**Problem details**
Identify each line in the rows below that contains the word "call", and copy those lines out in full. Case counts.

**Data for the task**
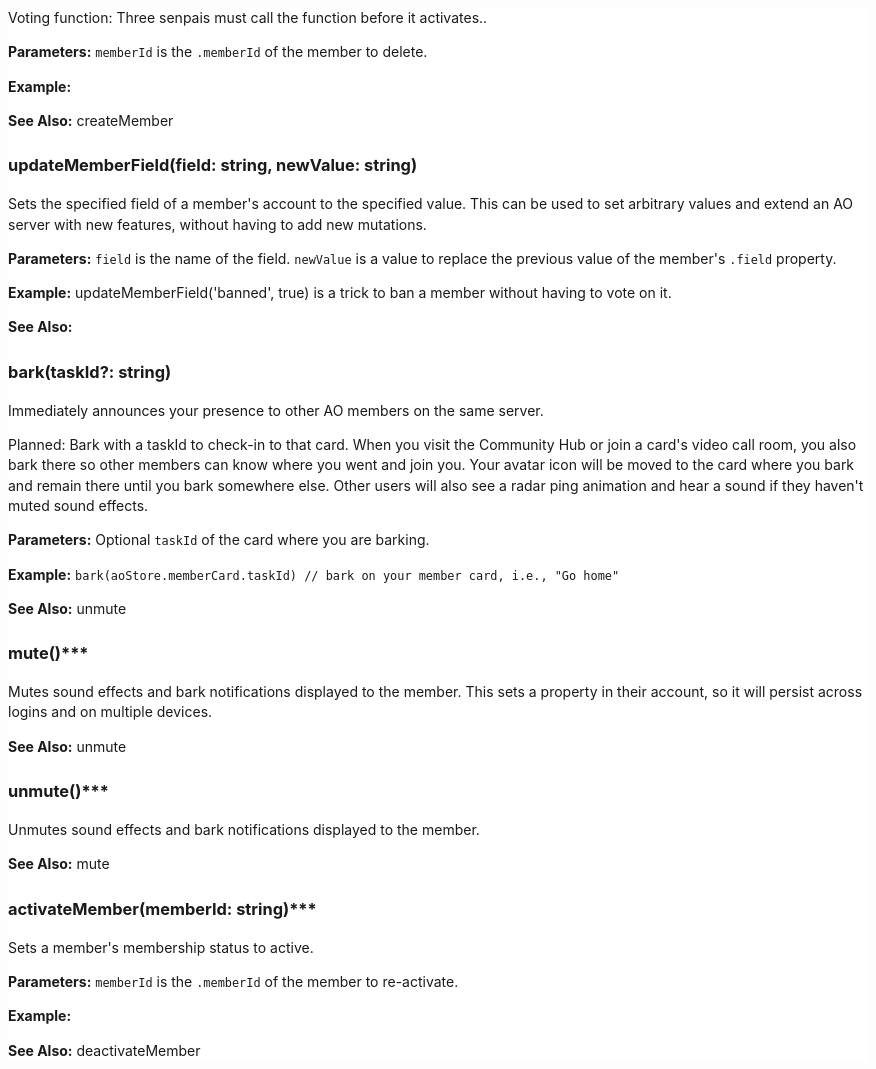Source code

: Voting function: Three senpais must call the function before it activates..

**Parameters:** `memberId` is the `.memberId` of the member to delete.

**Example:**

**See Also:** createMember

### updateMemberField(field: string, newValue: string)

Sets the specified field of a member's account to the specified value. This can be used to set arbitrary values and extend an AO server with new features, without having to add new mutations.

**Parameters:** `field` is the name of the field. `newValue` is a value to replace the previous value of the member's `.field` property.

**Example:** updateMemberField('banned', true) is a trick to ban a member without having to vote on it.

**See Also:**

### bark(taskId?: string)

Immediately announces your presence to other AO members on the same server.

Planned: Bark with a taskId to check-in to that card. When you visit the Community Hub or join a card's video call room, you also bark there so other members can know where you went and join you. Your avatar icon will be moved to the card where you bark and remain there until you bark somewhere else. Other users will also see a radar ping animation and hear a sound if they haven't muted sound effects.

**Parameters:** Optional `taskId` of the card where you are barking.

**Example:** `bark(aoStore.memberCard.taskId) // bark on your member card, i.e., "Go home"`

**See Also:** unmute

### mute()\*\*\*

Mutes sound effects and bark notifications displayed to the member. This sets a property in their account, so it will persist across logins and on multiple devices.

**See Also:** unmute

### unmute()\*\*\*

Unmutes sound effects and bark notifications displayed to the member.

**See Also:** mute

### activateMember(memberId: string)\*\*\*

Sets a member's membership status to active.

**Parameters:** `memberId` is the `.memberId` of the member to re-activate.

**Example:**

**See Also:** deactivateMember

**Answer to this task**
: Voting function: Three senpais must call the function before it activates..
Planned: Bark with a taskId to check-in to that card. When you visit the Community Hub or join a card's video call room, you also bark there so other members can know where you went and join you. Your avatar icon will be moved to the card where you bark and remain there until you bark somewhere else. Other users will also see a radar ping animation and hear a sound if they haven't muted sound effects.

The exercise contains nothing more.